Passage for review
※
# In BVI's for the Super Bowl



## Ryans222 (Dec 20, 2008)

Well it looks like we will be in the BVI's for the Super Bowl on Sunday Feb 7th. Where are some good spots to watch the game ( maybe even the Jets at time of writing!)?

I know Pirates Reastaurant on Norman has football. Willy-T's have a TV? We will most likely be in JVD that Saturday night so maybe Cane Garden Bay?


----------



## k1vsk (Jul 16, 2001)

Every place you go into will have that game on. Particularly at that time of year, the BVI is over-run by Americans and every place will either have the game on or install another TV specifically for it for no other reason than to avoid watching all those American dollars travel across the road.


----------



## JimM (Jul 4, 2007)

You can watch projected on a huge screen at the Bitter End.


----------



## justified (Jun 14, 2007)

Ryans
I don't want to insult your priorities, but IMHO unless you are not going with a beautiful woman -then go ahead and find a bar and waste your sail time. Realy on a sailboat in the islands with a beautiful woman _get a radio_, you only have a few days left. Have a great trip I'll route for your team hear in the cold NE.


----------



## Zanshin (Aug 27, 2006)

The Bath and Turtle in the Virgin Gorda Yacht Harbour will certainly have it, or the projection screen at Mulligan's at Nanny Cay.


----------



## Ryans222 (Dec 20, 2008)

*In BVI's for Super Bowl*

I am liking the projection screen idea's on Virgin Gorda - it shows commitment for the night from the bar. BEYC and VGYC the types for some cuzzie, t-shirt and a big blow-up miller light chair give aways. I would look cool towing a blow-up chair behind me into Road Town! I'm thinking probably not

I have never been to Corsairs on JVD but it sounds lie a place where football fans would congregate; high -fives, shouting and betting.


----------



## TSOJOURNER (Dec 16, 1999)

*In BVI's for Super Bowl*

Hey Ryans! We'll be in BVIs then too. Huge Jets fan hoping for win today, but will be watching no matter who's in the game. I was thinking maybe Soper's Hole for the Super Bowl on Sunday. Have you decided?

And as for Justified...would it offend your "priorities" to tell you I'm a 44 year old guy sailing with THREE beautiful woman who love football almost as much as I do? Yep...just me and the 3 girls...oh darn! I love sailing as much as any sailor....but I beleive in a well balanced life! Sailing, beautiful women AND footbal all at the same time. You should try it


----------



## brigadoonboat (Sep 30, 2007)

the loose mongoose in Trellis Bay has a tv set up on the beach next to the bar. its casual and fun, we did it a few years ago and I am sure they will do it again. they have tvs in the bar, but watching a tv tied down on a pile of beer cases is unique.
※
Recorded data

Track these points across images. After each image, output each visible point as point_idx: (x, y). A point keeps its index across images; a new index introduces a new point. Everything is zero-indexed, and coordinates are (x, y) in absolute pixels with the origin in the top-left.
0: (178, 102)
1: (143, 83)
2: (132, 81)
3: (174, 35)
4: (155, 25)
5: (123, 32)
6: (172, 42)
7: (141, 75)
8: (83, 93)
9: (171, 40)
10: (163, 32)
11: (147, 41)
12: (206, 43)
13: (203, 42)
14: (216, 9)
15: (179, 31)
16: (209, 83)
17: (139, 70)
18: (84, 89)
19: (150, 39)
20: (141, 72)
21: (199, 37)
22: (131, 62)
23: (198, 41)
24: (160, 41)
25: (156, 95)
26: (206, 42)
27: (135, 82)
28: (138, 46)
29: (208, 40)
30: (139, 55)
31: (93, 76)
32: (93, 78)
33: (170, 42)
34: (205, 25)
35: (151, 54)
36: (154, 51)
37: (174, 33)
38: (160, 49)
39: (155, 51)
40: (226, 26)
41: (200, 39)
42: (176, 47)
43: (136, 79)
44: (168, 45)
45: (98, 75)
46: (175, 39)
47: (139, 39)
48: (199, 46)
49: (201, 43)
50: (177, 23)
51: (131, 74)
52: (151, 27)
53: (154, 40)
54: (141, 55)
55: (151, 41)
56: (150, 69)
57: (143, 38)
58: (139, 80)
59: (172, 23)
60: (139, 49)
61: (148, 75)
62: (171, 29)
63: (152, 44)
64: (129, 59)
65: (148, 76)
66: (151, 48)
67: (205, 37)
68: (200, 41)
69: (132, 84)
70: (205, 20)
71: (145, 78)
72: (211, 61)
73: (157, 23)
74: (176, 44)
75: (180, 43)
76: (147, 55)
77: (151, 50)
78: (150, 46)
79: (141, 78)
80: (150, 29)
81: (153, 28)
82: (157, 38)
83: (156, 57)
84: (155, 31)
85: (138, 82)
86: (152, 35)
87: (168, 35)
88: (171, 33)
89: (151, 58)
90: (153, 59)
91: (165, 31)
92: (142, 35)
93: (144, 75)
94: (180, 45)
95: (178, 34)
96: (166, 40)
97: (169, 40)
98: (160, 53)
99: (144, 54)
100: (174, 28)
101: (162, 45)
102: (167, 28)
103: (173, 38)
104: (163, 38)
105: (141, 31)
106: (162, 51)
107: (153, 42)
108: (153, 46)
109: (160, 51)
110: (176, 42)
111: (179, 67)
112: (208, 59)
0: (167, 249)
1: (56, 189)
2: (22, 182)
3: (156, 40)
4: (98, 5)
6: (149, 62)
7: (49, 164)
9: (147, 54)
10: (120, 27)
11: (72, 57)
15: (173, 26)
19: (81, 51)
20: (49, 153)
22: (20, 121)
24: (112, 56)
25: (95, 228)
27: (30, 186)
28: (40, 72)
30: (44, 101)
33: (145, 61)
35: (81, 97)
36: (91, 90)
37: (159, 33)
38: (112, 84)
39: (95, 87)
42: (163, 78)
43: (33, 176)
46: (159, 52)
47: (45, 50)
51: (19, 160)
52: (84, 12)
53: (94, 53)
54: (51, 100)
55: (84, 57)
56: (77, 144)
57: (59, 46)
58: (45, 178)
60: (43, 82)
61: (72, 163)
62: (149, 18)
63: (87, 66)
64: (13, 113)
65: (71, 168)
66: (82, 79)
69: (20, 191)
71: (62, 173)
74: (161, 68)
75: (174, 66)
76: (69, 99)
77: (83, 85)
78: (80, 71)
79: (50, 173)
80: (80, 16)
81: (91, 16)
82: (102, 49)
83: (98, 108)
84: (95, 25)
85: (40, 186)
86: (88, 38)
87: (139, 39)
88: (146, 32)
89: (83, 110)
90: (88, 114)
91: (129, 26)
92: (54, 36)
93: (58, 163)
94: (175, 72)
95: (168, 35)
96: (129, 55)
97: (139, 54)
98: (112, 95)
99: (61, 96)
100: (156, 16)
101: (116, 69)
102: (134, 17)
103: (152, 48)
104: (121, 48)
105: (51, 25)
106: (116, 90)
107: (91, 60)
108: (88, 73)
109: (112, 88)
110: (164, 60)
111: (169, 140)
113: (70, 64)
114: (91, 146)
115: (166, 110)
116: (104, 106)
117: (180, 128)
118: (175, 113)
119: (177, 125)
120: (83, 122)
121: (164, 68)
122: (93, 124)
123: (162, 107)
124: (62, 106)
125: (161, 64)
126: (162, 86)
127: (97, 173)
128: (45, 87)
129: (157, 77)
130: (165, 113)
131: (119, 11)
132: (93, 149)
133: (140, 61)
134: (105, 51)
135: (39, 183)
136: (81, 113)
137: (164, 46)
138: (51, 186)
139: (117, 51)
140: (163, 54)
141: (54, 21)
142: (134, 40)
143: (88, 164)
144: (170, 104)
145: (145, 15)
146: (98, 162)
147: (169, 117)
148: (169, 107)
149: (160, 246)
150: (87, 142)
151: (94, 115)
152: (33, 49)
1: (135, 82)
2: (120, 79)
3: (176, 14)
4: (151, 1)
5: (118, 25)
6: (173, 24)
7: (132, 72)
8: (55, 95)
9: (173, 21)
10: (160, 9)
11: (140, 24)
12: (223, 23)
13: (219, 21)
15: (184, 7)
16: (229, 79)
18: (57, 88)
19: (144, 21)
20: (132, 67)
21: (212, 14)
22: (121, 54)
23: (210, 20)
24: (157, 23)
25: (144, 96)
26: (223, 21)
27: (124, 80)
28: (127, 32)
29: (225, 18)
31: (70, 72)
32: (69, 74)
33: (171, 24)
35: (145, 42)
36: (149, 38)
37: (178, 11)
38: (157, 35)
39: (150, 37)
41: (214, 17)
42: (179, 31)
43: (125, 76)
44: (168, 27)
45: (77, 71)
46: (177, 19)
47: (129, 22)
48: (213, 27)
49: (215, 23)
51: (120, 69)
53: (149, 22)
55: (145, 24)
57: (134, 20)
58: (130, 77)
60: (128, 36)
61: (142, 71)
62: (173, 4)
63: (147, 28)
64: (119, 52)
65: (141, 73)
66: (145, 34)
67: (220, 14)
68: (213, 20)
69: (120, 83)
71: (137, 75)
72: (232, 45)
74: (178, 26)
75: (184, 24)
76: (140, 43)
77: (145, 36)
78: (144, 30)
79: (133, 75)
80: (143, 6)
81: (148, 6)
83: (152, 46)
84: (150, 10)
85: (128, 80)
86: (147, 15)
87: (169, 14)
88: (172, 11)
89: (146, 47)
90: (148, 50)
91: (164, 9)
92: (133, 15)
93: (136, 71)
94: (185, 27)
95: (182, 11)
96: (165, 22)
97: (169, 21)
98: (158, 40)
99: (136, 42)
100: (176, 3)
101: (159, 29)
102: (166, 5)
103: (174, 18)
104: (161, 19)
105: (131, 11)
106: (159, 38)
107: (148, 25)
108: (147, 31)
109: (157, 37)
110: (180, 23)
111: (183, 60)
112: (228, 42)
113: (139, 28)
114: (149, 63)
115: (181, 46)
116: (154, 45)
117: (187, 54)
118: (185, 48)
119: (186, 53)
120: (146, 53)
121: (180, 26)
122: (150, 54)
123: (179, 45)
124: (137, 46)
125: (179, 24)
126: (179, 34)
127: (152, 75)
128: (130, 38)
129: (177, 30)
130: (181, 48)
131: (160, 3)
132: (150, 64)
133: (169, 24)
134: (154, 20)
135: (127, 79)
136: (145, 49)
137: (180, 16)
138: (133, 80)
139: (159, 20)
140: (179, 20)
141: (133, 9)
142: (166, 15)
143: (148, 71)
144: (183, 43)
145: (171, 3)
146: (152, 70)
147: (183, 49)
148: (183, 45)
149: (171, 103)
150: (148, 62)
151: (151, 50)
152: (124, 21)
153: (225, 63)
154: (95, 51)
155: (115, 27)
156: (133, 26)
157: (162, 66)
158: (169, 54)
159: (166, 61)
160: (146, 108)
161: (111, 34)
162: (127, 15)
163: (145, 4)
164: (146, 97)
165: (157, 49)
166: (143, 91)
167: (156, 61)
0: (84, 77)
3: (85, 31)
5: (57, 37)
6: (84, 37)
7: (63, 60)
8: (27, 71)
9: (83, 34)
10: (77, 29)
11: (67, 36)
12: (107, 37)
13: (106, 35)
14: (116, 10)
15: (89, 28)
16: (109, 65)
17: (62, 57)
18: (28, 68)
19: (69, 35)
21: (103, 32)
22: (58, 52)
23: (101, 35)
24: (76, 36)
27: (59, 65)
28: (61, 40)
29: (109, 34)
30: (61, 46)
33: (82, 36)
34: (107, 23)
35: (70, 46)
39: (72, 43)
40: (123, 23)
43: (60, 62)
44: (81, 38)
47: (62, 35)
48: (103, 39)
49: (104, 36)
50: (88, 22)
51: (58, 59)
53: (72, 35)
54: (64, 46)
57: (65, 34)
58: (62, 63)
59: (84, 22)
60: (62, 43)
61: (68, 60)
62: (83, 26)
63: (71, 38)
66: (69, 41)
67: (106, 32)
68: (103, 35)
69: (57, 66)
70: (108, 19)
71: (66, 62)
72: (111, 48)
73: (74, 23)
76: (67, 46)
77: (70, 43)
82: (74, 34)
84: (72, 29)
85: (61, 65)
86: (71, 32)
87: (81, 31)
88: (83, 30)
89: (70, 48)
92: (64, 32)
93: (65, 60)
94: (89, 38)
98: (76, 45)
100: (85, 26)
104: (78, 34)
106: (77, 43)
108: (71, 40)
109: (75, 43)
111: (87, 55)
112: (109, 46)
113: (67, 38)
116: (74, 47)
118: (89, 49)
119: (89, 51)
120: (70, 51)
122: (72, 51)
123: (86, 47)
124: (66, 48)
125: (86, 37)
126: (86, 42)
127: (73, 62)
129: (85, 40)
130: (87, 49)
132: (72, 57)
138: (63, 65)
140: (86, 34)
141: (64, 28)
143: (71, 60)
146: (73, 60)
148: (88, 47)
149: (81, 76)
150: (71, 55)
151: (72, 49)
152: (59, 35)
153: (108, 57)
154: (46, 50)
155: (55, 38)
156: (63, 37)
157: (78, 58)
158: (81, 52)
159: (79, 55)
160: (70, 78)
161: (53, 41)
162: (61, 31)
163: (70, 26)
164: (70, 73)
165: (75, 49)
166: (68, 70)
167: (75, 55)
※
Exercises
• A. Rename every "164" as "166" in the rows from the line with "113: (70, 64)" to the line with "139: (117, 51)", and give only those rows, with everything else unchanged.
• B. Extend the forum thread about places to watch the Super Bowl in the BVI beyond its last post.

Task results
• A.
113: (70, 64)
114: (91, 146)
115: (166, 110)
116: (104, 106)
117: (180, 128)
118: (175, 113)
119: (177, 125)
120: (83, 122)
121: (166, 68)
122: (93, 124)
123: (162, 107)
124: (62, 106)
125: (161, 64)
126: (162, 86)
127: (97, 173)
128: (45, 87)
129: (157, 77)
130: (165, 113)
131: (119, 11)
132: (93, 149)
133: (140, 61)
134: (105, 51)
135: (39, 183)
136: (81, 113)
137: (166, 46)
138: (51, 186)
139: (117, 51)

• B.
of all the places we visited last week, Loose Mongoose was the most pleasant.


----------



## Ryans222 (Dec 20, 2008)

*BVI for SuperBowl*

Thanks Paul (Brigadoon) for Da Loose Mongoose suggestion. If I am over in that area I was thing about checking out - good to hear they have TV's so I can keep tans on my bets, which could be involved since the Jets are not involved - could not bet against them.

Sailor4698 - I have not been to Sopers in about 13 years and I think we only landed in Pussers for lunch - maybe worth slippin' in there for a night to explore on that Sunday. We (wife and I) will be causing trouble on JVD's beach bars with a night in Great Harbour and will decide our next days ambition based on the amount of "fun" we have that night. If I see a 44 year old with 3 beautiful women, I'll ask where ther head'in for the game.

Sean


----------



## Ryans222 (Dec 20, 2008)

The Jolly Rodger at Sopers is having 7 screens, Bud Bowl Raffles for prizes and T-Shirts, BBQ and Dinner and Football Pools as per Lou of the Jolly.

Thinking that is my spot. JVD that Saturday - I short sail to west end and another great day in paradise.


----------



## CaptnAl (Dec 16, 2000)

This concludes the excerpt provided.